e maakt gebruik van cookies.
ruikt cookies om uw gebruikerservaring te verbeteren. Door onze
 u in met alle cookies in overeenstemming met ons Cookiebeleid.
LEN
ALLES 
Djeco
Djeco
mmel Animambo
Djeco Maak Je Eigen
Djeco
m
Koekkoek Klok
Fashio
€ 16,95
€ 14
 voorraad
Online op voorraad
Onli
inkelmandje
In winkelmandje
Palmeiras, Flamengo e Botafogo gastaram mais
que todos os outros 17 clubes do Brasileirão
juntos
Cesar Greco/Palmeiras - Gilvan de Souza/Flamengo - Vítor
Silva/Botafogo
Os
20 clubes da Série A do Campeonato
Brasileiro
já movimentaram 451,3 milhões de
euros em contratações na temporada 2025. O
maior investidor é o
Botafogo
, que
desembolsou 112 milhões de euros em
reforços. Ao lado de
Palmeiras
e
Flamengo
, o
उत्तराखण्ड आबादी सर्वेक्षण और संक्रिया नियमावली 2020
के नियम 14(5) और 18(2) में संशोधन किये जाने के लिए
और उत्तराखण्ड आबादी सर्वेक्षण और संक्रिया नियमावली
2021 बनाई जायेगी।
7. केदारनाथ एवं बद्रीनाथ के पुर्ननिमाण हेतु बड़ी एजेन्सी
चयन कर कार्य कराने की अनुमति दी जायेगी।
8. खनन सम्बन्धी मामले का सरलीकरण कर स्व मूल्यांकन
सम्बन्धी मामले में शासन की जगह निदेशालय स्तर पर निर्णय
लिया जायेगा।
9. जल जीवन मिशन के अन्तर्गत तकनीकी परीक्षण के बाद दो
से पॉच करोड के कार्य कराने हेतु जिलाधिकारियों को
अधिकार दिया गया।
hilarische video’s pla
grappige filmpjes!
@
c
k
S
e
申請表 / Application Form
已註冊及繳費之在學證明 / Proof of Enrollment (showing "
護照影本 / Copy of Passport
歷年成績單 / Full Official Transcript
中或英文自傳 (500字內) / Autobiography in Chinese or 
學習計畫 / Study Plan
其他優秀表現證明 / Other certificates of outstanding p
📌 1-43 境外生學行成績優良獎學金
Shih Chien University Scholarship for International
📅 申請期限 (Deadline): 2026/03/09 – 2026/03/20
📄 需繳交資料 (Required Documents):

━━━

* _EXERCISE INSTRUCTIONS_:
Pull every line of text from the listing above and reproduce each one verbatim, in its original order.

* _SOLUTION FOR THIS PROBLEM_:
e maakt gebruik van cookies.
ruikt cookies om uw gebruikerservaring te verbeteren. Door onze
 u in met alle cookies in overeenstemming met ons Cookiebeleid.
LEN
ALLES 
Djeco
Djeco
mmel Animambo
Djeco Maak Je Eigen
Djeco
m
Koekkoek Klok
Fashio
€ 16,95
€ 14
 voorraad
Online op voorraad
Onli
inkelmandje
In winkelmandje
Palmeiras, Flamengo e Botafogo gastaram mais
que todos os outros 17 clubes do Brasileirão
juntos
Cesar Greco/Palmeiras - Gilvan de Souza/Flamengo - Vítor
Silva/Botafogo
Os
20 clubes da Série A do Campeonato
Brasileiro
já movimentaram 451,3 milhões de
euros em contratações na temporada 2025. O
maior investidor é o
Botafogo
, que
desembolsou 112 milhões de euros em
reforços. Ao lado de
Palmeiras
e
Flamengo
, o
उत्तराखण्ड आबादी सर्वेक्षण और संक्रिया नियमावली 2020
के नियम 14(5) और 18(2) में संशोधन किये जाने के लिए
और उत्तराखण्ड आबादी सर्वेक्षण और संक्रिया नियमावली
2021 बनाई जायेगी।
7. केदारनाथ एवं बद्रीनाथ के पुर्ननिमाण हेतु बड़ी एजेन्सी
चयन कर कार्य कराने की अनुमति दी जायेगी।
8. खनन सम्बन्धी मामले का सरलीकरण कर स्व मूल्यांकन
सम्बन्धी मामले में शासन की जगह निदेशालय स्तर पर निर्णय
लिया जायेगा।
9. जल जीवन मिशन के अन्तर्गत तकनीकी परीक्षण के बाद दो
से पॉच करोड के कार्य कराने हेतु जिलाधिकारियों को
अधिकार दिया गया।
hilarische video’s pla
grappige filmpjes!
@
c
k
S
e
申請表 / Application Form
已註冊及繳費之在學證明 / Proof of Enrollment (showing "
護照影本 / Copy of Passport
歷年成績單 / Full Official Transcript
中或英文自傳 (500字內) / Autobiography in Chinese or 
學習計畫 / Study Plan
其他優秀表現證明 / Other certificates of outstanding p
📌 1-43 境外生學行成績優良獎學金
Shih Chien University Scholarship for International
📅 申請期限 (Deadline): 2026/03/09 – 2026/03/20
📄 需繳交資料 (Required Documents):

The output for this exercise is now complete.